Katılmıyorum. Amerikan Pastası filmlerinden de oldum olası tiksinmişimdir. Mizah anlayışının değişkenliğini geçiyorum, türk sinemasının kötü olduğunu ben de düşünmüyorum. Fakat tamamen düşünce farklılığı olsa gerek, iğrençliği komik bulmuyorum ben. Ayrıca bu öyle bir noktada ki, ya çok seversiniz, ya nefret edersiniz. 'Eh, fena değildi' diye bir yorumun bu tarz bir film için gelmesini ben muhtemel görmüyorum.

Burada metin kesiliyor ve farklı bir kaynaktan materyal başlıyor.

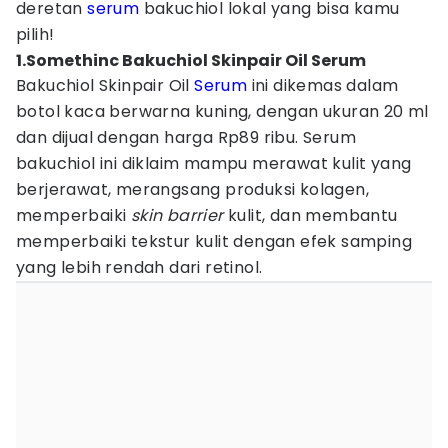
deretan
serum
bakuchiol lokal yang bisa kamu
pilih!
1.Somethinc Bakuchiol Skinpair Oil Serum
Bakuchiol Skinpair Oil
Serum
ini dikemas dalam
botol kaca berwarna kuning, dengan ukuran 20 ml
dan dijual dengan harga Rp89 ribu. Serum
bakuchiol ini diklaim mampu merawat kulit yang
berjerawat, merangsang produksi kolagen,
memperbaiki
skin barrier
kulit, dan membantu
memperbaiki tekstur kulit dengan efek samping
yang lebih rendah dari retinol.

Yurt dışında bu tarz filmler oldukça fazla var ve hatta ben Türk sinemasındaki örneklerinden daha da fazla olduğunu düşünüyorum. Kusura bakmazsanız ben dördüncü sınıf film diyorum bunlara, izleyecek hiçbirşey kalmadıysa bile açıp sonuna kadar izleyemeyeceğim bir seviye. Ayrıca Şahan Gökbahar'ın o filmle ilgili 'Her türk erkeğinin içinde biraz Recep İvedik'lik vardır' gibisinden bir açıklaması olduğunu hatırlıyorum. Ben buna da katılmıyorum, aşırılık bazı şeyleri göstermek için bir araç olarak kullanılmış olabilir fakat hiçbir şekilde öyle bir karakteri benimsemem mümkün değil.
Konu sapsın istemiyorum, dediğim gibi ben sinema kalitesi hakkında yorum yapmanın yanlış olacağını düşünüyorum. Çünkü şu an izlenme oranlarına bakılırsa çoğu kişinin severek gidip izlediği türk yapımı filmler bolca bulunmakta ve bu bir başarıdır. Kalite tamamen izleyicinin bakış açısına göre değişir, bir kriter bulmak zordur.